_Tasks and exercises_.
1. According to the Ice Age review, who directed Ice Age - Collision Course?
2. Reproduce everything in the Ice Age review from "All the regular" down to "him, that is.".
3. Condense the paragraph of the Ice Age review that begins "All the regular paleo-offendors are in attendance" into a short bulleted list that keeps its main facts.
━━━━━ Selected extract ━━━━━
Review: Ice Age - Collision Course: Not quite vintage Ice Age, but packed with just about enough paleo humour

By that timbre, Collision Course isn't anywhere as engaging a story as the first three movies in the animated franchise.
Ice Age Collision Course | Ice Age Twitter handle
Ice Age Collision Course | Ice Age Twitter handle
Updated on: 
3 min read

Movie: Ice Age - Collision Course

Director - Mike Thurmeier

Voice cast - Ray Romano, John Leguizamo, Simon Pegg, Jennifer Lopez

Rating - 3/5

Watching the fifth Ice Age movie is almost like going to a high school reunion. Except, you've bumped into most of them periodically over the last decade and a half, so it's not quite awkward. What that does manage, though, is that it sets the bar rather high - old school nostalgia and reuniony stuff like uniforms and year books just won't cut it. You walk in expecting the works. The prehistoric kind.

By that timbre, Collision Course isn't anywhere as engaging a story as the first three movies in the animated franchise. What makes it watchable enough is a slew of good gags, lots of laughs and a liberal smattering of digs at pop culture - all of which set it firmly in the space between a kids' feature and a film that adults can enjoy.

All the regular paleo-offendors are in attendance. Especially since Ice Age is probably one of the few franchises that hasn't had a character 'moving towards the light', like ever. Manny the mammoth (familiar grumpy territory now for Ray Romano) and Diego (Dennis Leary) are at that stage where they meet for drinks at the watering hole and crib about wives, kids and matters of the herd. Manny has daughter issues - the kind where he has an issue with his prospective mammoth son-in-law Julian, who's about as ghetto as they come in the Ice Age. And as always, Sid the sloth (voiced by the the affable John Leguizamo) is having trouble fighting the women off - from leaving him, that is.
━━━━━ Data supplied ━━━━━
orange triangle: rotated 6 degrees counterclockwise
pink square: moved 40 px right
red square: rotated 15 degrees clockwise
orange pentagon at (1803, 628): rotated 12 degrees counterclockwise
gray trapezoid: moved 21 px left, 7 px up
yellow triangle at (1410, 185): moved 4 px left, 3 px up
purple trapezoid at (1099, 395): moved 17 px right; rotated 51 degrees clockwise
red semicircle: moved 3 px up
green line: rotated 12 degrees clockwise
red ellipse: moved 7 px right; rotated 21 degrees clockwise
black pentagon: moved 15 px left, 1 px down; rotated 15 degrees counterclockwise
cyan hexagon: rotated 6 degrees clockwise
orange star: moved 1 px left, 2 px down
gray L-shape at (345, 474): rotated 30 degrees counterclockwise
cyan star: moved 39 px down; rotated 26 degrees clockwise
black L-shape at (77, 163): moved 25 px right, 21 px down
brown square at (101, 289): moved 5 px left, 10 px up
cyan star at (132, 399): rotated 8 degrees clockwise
━━━━━
_Solutions per task_.
1. Mike Thurmeier

2.
All the regular paleo-offendors are in attendance. Especially since Ice Age is probably one of the few franchises that hasn't had a character 'moving towards the light', like ever. Manny the mammoth (familiar grumpy territory now for Ray Romano) and Diego (Dennis Leary) are at that stage where they meet for drinks at the watering hole and crib about wives, kids and matters of the herd. Manny has daughter issues - the kind where he has an issue with his prospective mammoth son-in-law Julian, who's about as ghetto as they come in the Ice Age. And as always, Sid the sloth (voiced by the the affable John Leguizamo) is having trouble fighting the women off - from leaving him, that is.

3.
- All the regular characters return; Ice Age is probably one of the few franchises never to have had a character "moving towards the light."
- Manny the mammoth (Ray Romano) and Diego (Dennis Leary) meet for drinks at the watering hole and complain about wives, kids and herd matters.
- Manny has an issue with Julian, his prospective mammoth son-in-law.
- Sid the sloth (John Leguizamo) still has trouble keeping women from leaving him.